For that reason, making plans to leave assets behind to loved ones is important now. And for those who do not have large assets, such as business interests or real estate, it is still essential to make sure that documents are in place to pass on life insurance policy benefits or other assets such as stock funds and retirement benefits. These matters should be handled sooner rather than later. Ensuring that your wishes are followed after your death is important, as is alleviating the burden on loved ones left behind. The selection of guardians for minor children and the naming of executors and trustees is also an essential part of developing an estate plan.
Without a Last Will, New York intestate laws will determine which family member will receive your assets. Planning can save on taxes and confusion, especially if minor children are involved. Without proper documentation, the process can be time-consuming and frustrating for loved ones who are left to sort out the pieces. Having everything laid out can save everyone a lot of trouble.
Here are 10 tips from CNNMoney about estate planning:
- No matter your net worth, it's important to have a basic plan in place: Such a plan ensures that your family and financial goals are met after death.

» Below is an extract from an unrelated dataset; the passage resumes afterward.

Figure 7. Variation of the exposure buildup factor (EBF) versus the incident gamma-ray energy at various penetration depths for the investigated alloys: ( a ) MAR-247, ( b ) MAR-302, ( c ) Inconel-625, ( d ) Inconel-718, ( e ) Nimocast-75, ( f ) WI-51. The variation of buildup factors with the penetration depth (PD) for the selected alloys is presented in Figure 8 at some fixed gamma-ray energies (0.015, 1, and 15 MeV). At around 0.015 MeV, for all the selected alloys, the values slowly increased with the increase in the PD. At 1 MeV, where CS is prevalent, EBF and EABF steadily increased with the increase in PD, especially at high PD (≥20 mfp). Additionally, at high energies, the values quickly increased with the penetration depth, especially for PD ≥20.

- An estate plan has several elements: They include: a will; a power of attorney; a living will and a health-care proxy. For some people, a Trust may also make sense. When putting together a plan, you must be mindful of both federal and state laws governing estates.
- Taking inventory of your assets: Your assets include investments, retirement savings, insurance policies, and real estate or business interests. Ask yourself three questions: Whom do you want to inherit your assets? Whom do you want handling your financial affairs if you're ever incapacitated?
- Everybody needs a will: A will tells the world exactly where you want your assets distributed when you die. It's also the best place to name guardians for your children. Dying without a will -- also known as dying "intestate" -- can be costly to your heirs and leaves you no say over who gets your assets.
- Trusts aren't just for the wealthy: trusts are legal mechanisms that let you put conditions on how and when your assets will be distributed upon your death. They also allow you to reduce your estate and gift taxes and to distribute assets to your heirs without the cost, delay and publicity of probate court, which administers wills. Some also offer greater protection of your assets from creditors and lawsuits.
- Discussing your estate plan with your heirs may prevent disputes or confusion: Be clear about your intentions and help remove potential conflicts after you're gone.
- The federal estate tax exemption -- the amount you may leave to heirs free of federal tax -- has recently changed and more changes are upcoming: The estate tax exemption was $3.5 million in 2009, and is now $5 million through 2012.
- You may leave an unlimited amount of money to your spouse tax-free, but this isn't always the best tactic: By leaving all of your assets to your spouse, you may waste your estate tax exemption and actually increase your surviving spouse's taxable estate.
- There are two easy ways to give gifts tax-free and reduce your estate: You may give up to $13,000 a year to an individual or $26,000 as a couple, this includes medical bills for someone.
- There are ways to give charitable gifts that keep on giving: If you donate to a charitable gift fund or community foundation, your investment grows tax-free and you can select the charities to which contributions are given both before and after you die.